In order to test this model against astronomical observations, Unterborn and Panero have been working since the middle of last year with Johanna Teske of the Carnegie Institute and other astronomers, using the APOGEE spectrograph mounted on the Sloan Foundation telescope at the Apache Point Observatory in New Mexico. APOGEE has already analyzed the spectral lines in the infrared frequency range of about 200,000 stars in the Milky Way. The main objective is to use the chemical composition of these stars to understand the history of the galaxy’s formation (see Pesquisa FAPESP, issue nº 232).
Some of the stars APOGEE has observed were also the target of the Kepler space telescope, which was designed to look for signs of exoplanets in variations of the brightness of their stars, and now are being investigated by Teske and her colleagues. They are applying Unterborn and Panero’s model to deduce the properties of the rocky exoplanets identified by the Kepler telescope around these stars.
Silicon and the continents
At the meeting of the American Astronomical Society held in Texas in January of this year, the team presented the first results of its assessment of the chemical composition of planets orbiting two stars similar to our Sun, which is a yellow dwarf. The researchers used the difference between the chemical composition of Kepler-102 and Kepler-407 to demonstrate how the abundance of silicon in a star is a strong indicator of the most common minerals found in its orbiting rocky planets.
In the case of Kepler-102, which has a silicon concentration similar to that of the Sun, the researchers predict that its rocky exoplanets have mantles and crusts which are rich in olivines, a group of minerals which are also abundant in Earth’s crust and mantle. Meanwhile, Kepler-407 has silicon concentrations far exceeding those of our Sun; its planet Kepler-407b has dimensions similar to Earth, and is expected to have a crust rich in diopside and a mantle with an abundance of garnets, minerals that are tougher and denser than olivines, the most abundant on Earth. This combination, according to Unterborn, would prevent the formation of tectonic plates.
Because of these denser minerals, Kepler-407b may have a greater mass than Earth, although its radius would be similar. Future observations of the planet made with a new generation of more powerful telescopes could confirm or disprove this prediction. “For now, the uncertainties in the measurements are still significant,” says Unterborn.
As the work by Souto, Cunha, and their colleagues has shown, the model by Unterborn and Panero can also be used to estimate the composition of exoplanets orbiting other types of stars, not just yellow dwarfs like the Sun. Most important of all are the red dwarfs, which represent 70% of the stars in the Milky Way; yellow dwarfs make up 7% to 8% of the stars in the galaxy. Because they are small, less than half the size of our Sun, red dwarfs facilitate the detection of the exoplanets as they pass in front of them. Since these stars are smaller, when their planets cross in front of them they cause a greater and more easily detectable reduction in the light that arrives to Earth.

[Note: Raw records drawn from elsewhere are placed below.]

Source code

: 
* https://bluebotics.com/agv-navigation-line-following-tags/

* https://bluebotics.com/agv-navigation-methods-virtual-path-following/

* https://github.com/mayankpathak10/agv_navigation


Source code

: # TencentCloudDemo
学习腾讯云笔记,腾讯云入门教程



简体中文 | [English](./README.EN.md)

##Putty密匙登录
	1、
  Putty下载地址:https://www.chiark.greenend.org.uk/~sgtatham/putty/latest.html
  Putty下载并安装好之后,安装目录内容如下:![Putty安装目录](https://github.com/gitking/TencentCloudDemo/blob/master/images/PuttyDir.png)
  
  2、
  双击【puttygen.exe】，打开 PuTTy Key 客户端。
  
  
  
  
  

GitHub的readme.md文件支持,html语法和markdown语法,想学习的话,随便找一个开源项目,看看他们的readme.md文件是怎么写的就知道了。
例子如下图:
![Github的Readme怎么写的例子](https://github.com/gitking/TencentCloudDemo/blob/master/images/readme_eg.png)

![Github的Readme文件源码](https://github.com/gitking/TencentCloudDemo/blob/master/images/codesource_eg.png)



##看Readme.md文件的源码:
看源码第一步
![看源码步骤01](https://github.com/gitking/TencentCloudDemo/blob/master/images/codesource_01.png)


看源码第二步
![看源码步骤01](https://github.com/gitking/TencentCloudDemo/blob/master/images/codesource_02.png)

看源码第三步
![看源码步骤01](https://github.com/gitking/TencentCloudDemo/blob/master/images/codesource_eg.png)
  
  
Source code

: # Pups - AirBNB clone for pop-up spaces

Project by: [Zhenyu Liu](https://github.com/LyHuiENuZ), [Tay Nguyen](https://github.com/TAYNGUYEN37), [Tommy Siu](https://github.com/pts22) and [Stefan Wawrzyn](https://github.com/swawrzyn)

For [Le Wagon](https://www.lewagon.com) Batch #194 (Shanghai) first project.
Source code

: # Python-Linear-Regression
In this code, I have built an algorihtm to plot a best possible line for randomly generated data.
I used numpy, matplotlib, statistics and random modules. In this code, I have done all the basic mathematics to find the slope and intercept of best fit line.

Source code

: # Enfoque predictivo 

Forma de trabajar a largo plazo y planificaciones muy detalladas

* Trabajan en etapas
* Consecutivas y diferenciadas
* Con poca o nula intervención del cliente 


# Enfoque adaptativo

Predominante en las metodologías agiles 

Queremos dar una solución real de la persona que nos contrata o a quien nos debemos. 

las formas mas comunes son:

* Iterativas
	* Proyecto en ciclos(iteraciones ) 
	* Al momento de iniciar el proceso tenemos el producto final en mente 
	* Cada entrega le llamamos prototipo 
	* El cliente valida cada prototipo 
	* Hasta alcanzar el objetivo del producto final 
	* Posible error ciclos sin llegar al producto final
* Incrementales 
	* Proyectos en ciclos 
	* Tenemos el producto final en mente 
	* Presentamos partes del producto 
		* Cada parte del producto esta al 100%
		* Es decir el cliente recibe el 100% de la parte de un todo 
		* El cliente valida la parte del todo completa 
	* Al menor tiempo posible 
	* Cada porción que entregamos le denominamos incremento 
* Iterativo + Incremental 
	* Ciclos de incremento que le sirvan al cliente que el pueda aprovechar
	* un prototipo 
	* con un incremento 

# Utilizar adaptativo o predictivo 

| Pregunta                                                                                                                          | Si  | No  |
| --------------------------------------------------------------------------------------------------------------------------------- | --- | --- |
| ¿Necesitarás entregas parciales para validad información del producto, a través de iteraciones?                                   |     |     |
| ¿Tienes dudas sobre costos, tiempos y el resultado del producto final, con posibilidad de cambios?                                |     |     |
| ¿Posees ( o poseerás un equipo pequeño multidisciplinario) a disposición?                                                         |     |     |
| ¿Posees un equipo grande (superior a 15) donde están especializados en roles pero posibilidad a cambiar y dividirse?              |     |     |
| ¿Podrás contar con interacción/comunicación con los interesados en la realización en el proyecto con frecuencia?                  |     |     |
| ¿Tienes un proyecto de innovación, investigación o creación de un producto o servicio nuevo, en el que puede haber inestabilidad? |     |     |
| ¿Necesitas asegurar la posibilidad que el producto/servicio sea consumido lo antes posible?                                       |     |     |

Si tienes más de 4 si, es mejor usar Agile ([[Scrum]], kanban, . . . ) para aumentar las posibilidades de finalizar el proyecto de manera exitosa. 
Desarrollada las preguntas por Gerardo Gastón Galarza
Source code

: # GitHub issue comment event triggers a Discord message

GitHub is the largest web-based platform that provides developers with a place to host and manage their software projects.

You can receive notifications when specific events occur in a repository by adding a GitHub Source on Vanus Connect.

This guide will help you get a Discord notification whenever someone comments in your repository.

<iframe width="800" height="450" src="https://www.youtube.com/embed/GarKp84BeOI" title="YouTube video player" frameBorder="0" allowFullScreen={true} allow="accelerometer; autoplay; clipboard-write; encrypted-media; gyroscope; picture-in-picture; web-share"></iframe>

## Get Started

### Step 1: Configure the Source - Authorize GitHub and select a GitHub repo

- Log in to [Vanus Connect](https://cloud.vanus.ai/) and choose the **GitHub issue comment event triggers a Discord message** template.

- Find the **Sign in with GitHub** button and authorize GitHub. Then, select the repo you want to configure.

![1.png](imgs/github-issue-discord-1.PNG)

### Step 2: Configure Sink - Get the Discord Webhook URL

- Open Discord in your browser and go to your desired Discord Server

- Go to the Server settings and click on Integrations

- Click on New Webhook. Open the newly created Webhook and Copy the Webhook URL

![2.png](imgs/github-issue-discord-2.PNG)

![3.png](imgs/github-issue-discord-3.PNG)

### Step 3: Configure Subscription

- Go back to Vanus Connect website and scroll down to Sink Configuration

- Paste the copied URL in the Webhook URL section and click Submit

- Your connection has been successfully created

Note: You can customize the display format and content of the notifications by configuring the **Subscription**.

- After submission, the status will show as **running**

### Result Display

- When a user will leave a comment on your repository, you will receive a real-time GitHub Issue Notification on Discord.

This year, astronomers working with the NASA Spitzer and Hubble space telescopes and the TRAPPIST terrestrial telescope at the European Southern Observatory found a record seven planets around a red dwarf, Trappist-1. These planets have similar size and mass as Earth, and three are in the star’s habitable zone. “Trappist-1 is in the southern hemisphere, and we will only be able to observe it when APOGEE-2 is installed in the Las Campanas Observatory in Chile,” says Souto. “We put in a request to observe it before November and hope to have some results about its chemical composition by the end of the year.”
SOUTO, D. et al. Chemical abundances of M-dwarfs from the Apogee survey. I. The exoplanet hosting stars Kepler-138 and Kepler-186. The Astrophysical Journal, V. 835 (2). Feb. 1, 2017.